This month, in response to my post ‘Education Bubbles,’ I was asked the following three questions:
1. How can you get the most out of your college degree?
2. What can you gain from college that’s not financial?
3. How can we determine a person’s ability, talent, and experience?
Because my students plan to study in the United States, I frequently discuss these issues with them. As I already mentioned, in a bad economy, Americans are increasingly questioning the value of taking out a second mortgage so that junior can have fun. But just as Americans are thinking of dropping out of college, Chinese are queuing up to take their place. Study abroad is such a hot trend that Shenzhen High School’s study abroad programme, which I created, will expand to become two international high schools next year.
I’ve always been sceptical about Chinese students studying in the United States. Many go to study business, and I used to tell them that they should take $10,000 of the $200,000 tuition money and become a fruit vendor. After four years of dealing daily with ignorant customers, arrogant policemen and thugs, they’ll have acquired the requisite knowledge of how to really do business in China, and with the $190,000 they can start their business career. I also told a former student, Zhou Yeran, that he was so talented that he ought to use his tuition money to make low-budget films for four years. (I was popular neither with those students who wanted to study business, nor with Zhou Yeran’s mother.)

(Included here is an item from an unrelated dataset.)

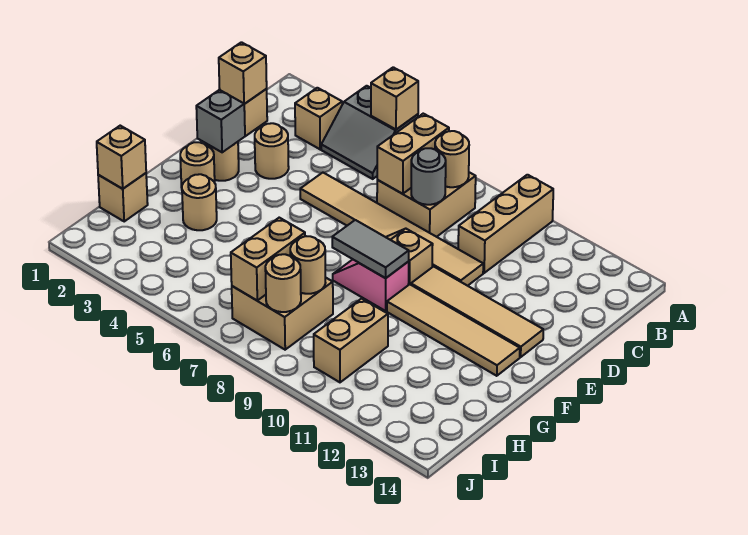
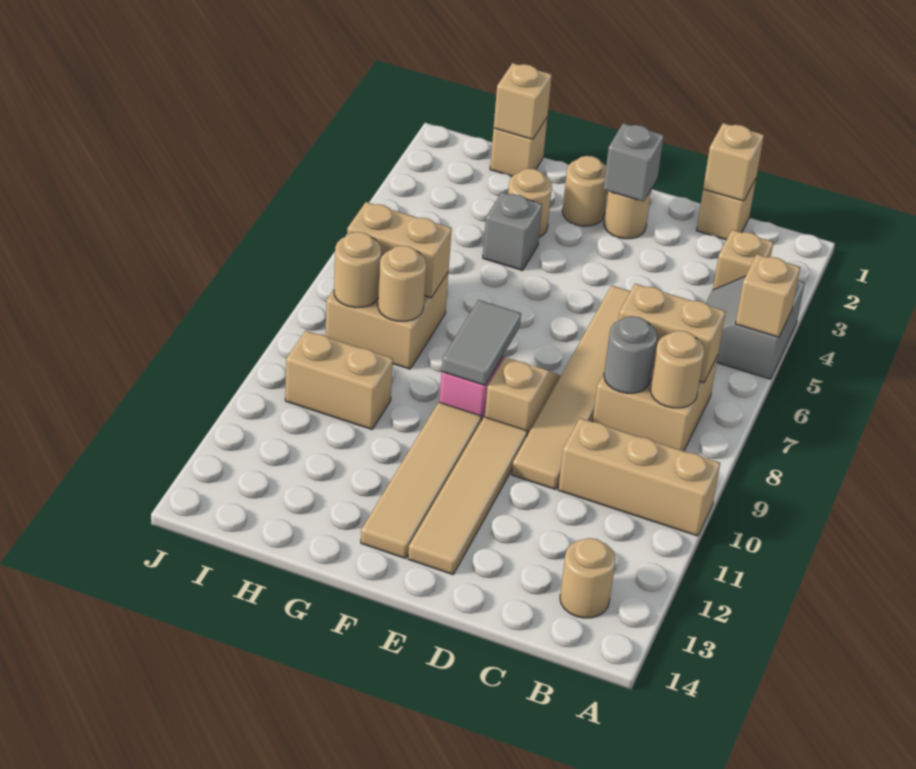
tan 1x1 round brick [255,123,289,179] -> tan 1x1 round brick moved to [560,538,616,618]
none -> grey 1x1 brick [483,192,542,271]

Since then I’ve grown up a bit, and nowadays I tell my Peking University High School International Division students that, as China becomes increasingly more international and increasing bilingual in Chinese and Chinglish, the ability to read and write well in English is what will guarantee their professional success and personal happiness in life. While Chinese may speak fluent English, they’ll eventually hit a glass ceiling in a multinational because they can’t write well enough in English. But if our students develop the habit of reading, they’ll discover that new worlds would immediately open to them: the Internet would suddenly become an infinite continent, books would permit them to travel back in time and skip forward to the future, and newspapers would connect them to a global community.

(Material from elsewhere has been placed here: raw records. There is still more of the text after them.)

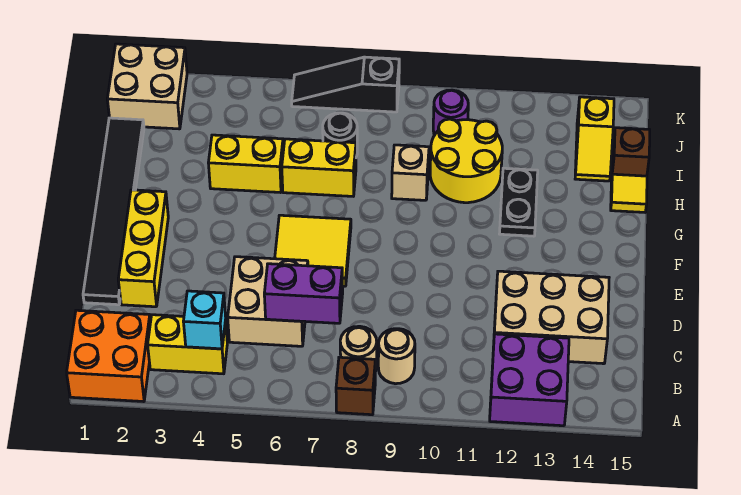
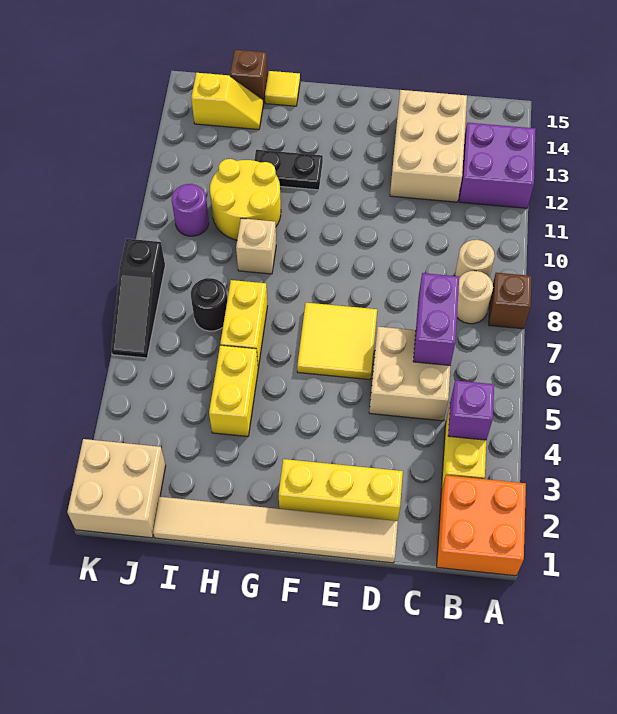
cyan 1x1 brick [183,291,226,349] -> purple 1x1 brick [448,380,494,440]
black 1x6 tile [83,118,144,305] -> tan 1x6 tile [153,497,398,563]

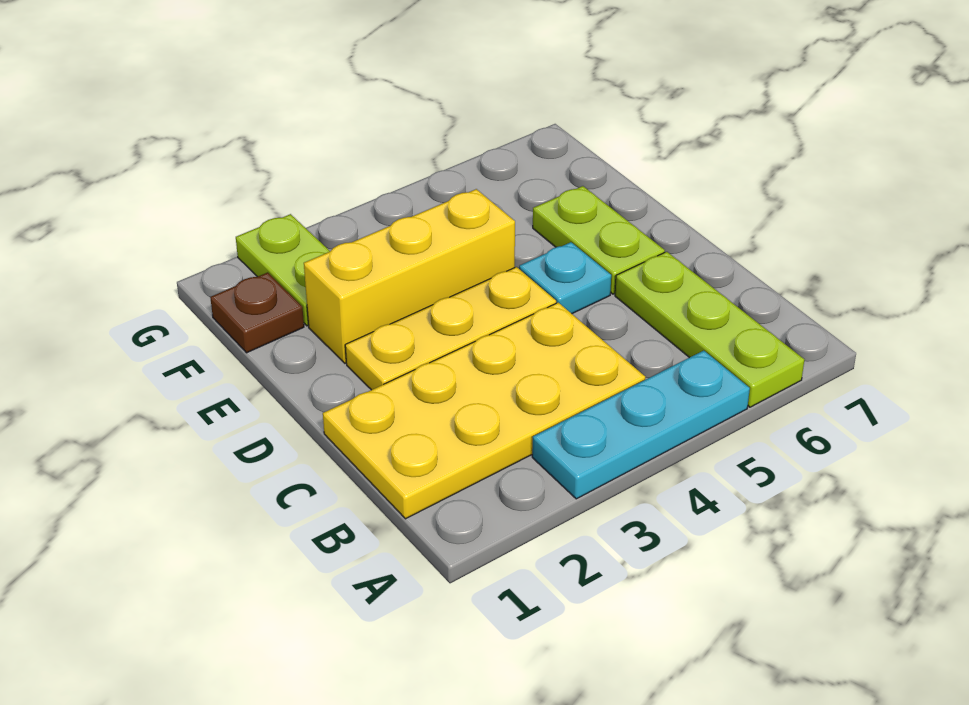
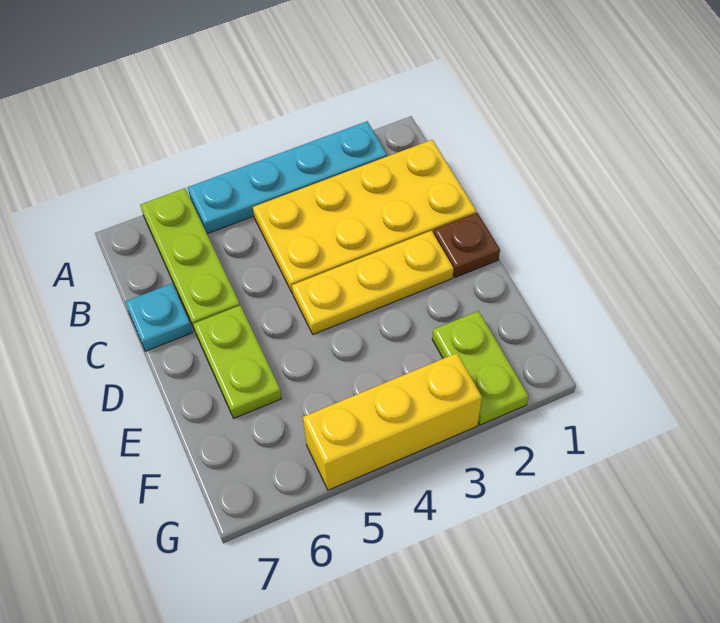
cyan 1x3 plate [532,351,750,499] -> cyan 1x4 plate [188,121,387,234]
cyan 1x1 plate [519,242,611,314] -> cyan 1x1 plate moved to [125,284,193,351]
yellow 1x3 brick [304,189,515,363] -> yellow 1x3 brick moved to [303,353,482,490]
brown 1x1 plate [210,272,304,353] -> brown 1x1 plate moved to [434,213,500,277]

Our plan is to have students avoid applying to large state universities and the Ivy League, and apply only to humanities programmes at liberal arts colleges. This is ironic because when Americans mention overpriced, useless degrees they mean the humanities programmes at liberal arts colleges. Americans would presumably agree that the ability to read and write well is a valuable commodity, but many will argue that there’s an infrastructure in place (public libraries, the Internet, writers’ workshops, salons, etc.) that permits students to learn to read and write well through constant practice and communication with peers (one of my favourite writers, James Ellroy, is self-taught). But Chinese lack this language environment and support system, and while four years of intense reading and writing is probably not enough, it’s still a priceless education for them.
And while reading and writing well in English would give our students a tremendous competitive advantage in the China marketplace, what we’re interested in is how this skill makes them better and happier people. To read and write well requires and promotes intellectual curiosity, a wide breadth of knowledge, and logical thinking ability. To truly read and write well, our students need to love learning, and to want to constantly seek new knowledge; a lifetime of constant self-improvement translates into a lifetime of happiness.
The practical implication of targeting liberal arts colleges is that college admissions becomes less of a crapshoot. When I first started working in study abroad, I naively thought that I could get Shenzhen High School’s best students into the Ivy League. I thought Zhou Yeran, who was both a great writer and a great person, was a shoe-in for Yale or Harvard, and when he didn’t, it taught me never again to play the game that is Ivy League admissions.
Ivy League admissions officers say they’re looking for the best fit for their school, and they use what seems the world’s most torturous and belaboured application process to prove how serious they are. But just as employers won’t know the ability of a new hire until he’s been in the organization for months or possibly years, the Ivy League just won’t know what an admitted student’s actual performance is until, at the earliest, the student turns 40 years-old. The only real indicator of a person’s future performance is his family background, and that’s why the US university admissions process is so idiotic: the Ivy League asks for class grades that can be inflated, scores of tests that can be prepped, and essays that can be doctored, and in the end they’ll mainly admit the children of successful parents.
Talent and ability can’t be identified through tests and interviews, and the most egregious aspect of Ivy League admissions is how it can brand people as a success or failure at age 17. Talent and ability are the natural by-products of hard work and dedication in a high-pressure and strict environment, and such an environment is often not found in the Ivy League, where students are too often spoiled and pampered.
What we constantly reinforce in our students is that it doesn’t matter where you go to school, but what you make of the experience while you’re there. The most valuable thing for work and for life they can learn in a US college and university is the priceless skill of writing well. Whether or not they succeed today—in college and in life—is ultimately their choice, and no one has the right to tell them otherwise.